The new appointment signals a change of emphasis. The media work has died down – “Generally, we have had far fewer requests in the last three years,” Valero says – while the parish work – giving talks in parishes and holding discussions about how to defend the faith – has expanded. “There is huge demand from parishes and schools,” says Chris Morgan, chairman of the board. Priests say that CV events bring in parishioners who rarely turn up to parish events.
These talks directly address questions such as assisted suicide and women’s role in the Church. A CV speaker will explain the Church’s view, suggest some helpful ways to talk about it, and open the floor for discussion. Often, these subjects are passed over in embarrassment: CV events allow people to work through them. The idea is that they leave with more confidence to tackle that subject when a friend or colleague says, “How can you Catholics believe…”
The new focus makes sense in an era when news organisations don’t look for a “Catholic perspective” so often. “There are a lot of controversies now – a lot,” Valero observes. “But they are more intra-Church and they don’t always make the national news.”
I asked Morgan whether, in an age of Catholic division, it’s harder for CV to put a “Catholic view”. “We’re not theologians,” he remarks. “I don’t think we should be taking sides, so to speak.”
CV’s focus will not be on intra-Church debates, but on reaching those who may almost never have heard a good argument for Church teaching on, say, contraception.

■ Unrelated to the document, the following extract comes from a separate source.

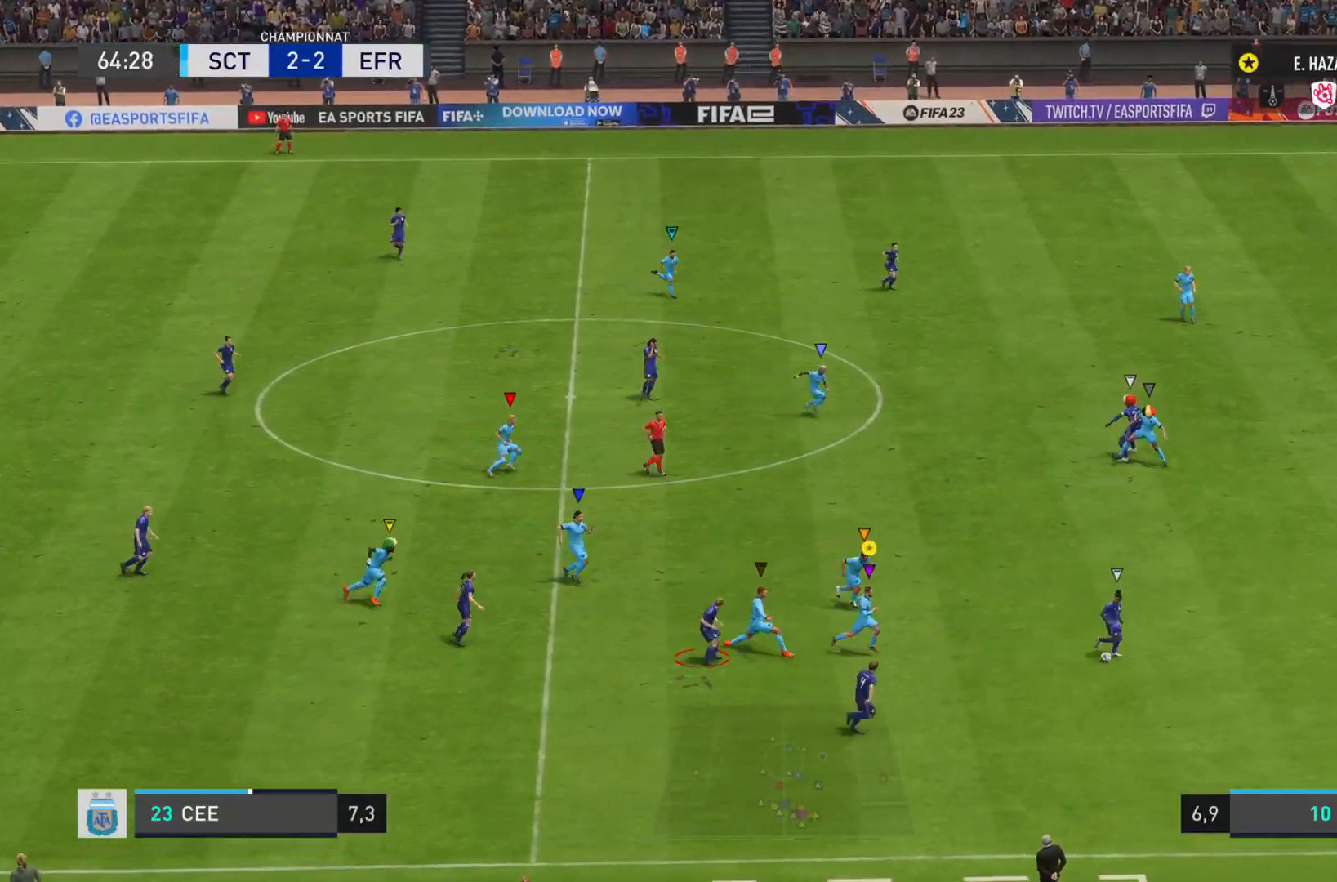
{"buttons": ["R2"], "left_stick": "right", "right_stick": "right", "events": [[167, "right_stick", "down-right"], [501, "right_stick", "right"]]}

Thompson has grassroots experience: he works in youth ministry in Brentwood diocese, and founded an apostolate which does parish missions. As for his own background, he says has been “fed by everything from the Traditional Latin Mass to the Catholic Charismatic Renewal”. Thompson’s Masters thesis was on Blessed John Henry Newman, and every CV talk he gives includes Newman’s quotation about hoping for “a laity, not arrogant, not rash in speech, not disputatious, but men who know their religion, who enter into it, who know just where they stand, who know what they hold, and what they do not, who know their creed so well, that they can give an account of it, who know so much of history that they can defend it.” If Newman is canonised next year, as now seems possible, it will be the perfect signpost for CV’s future direction.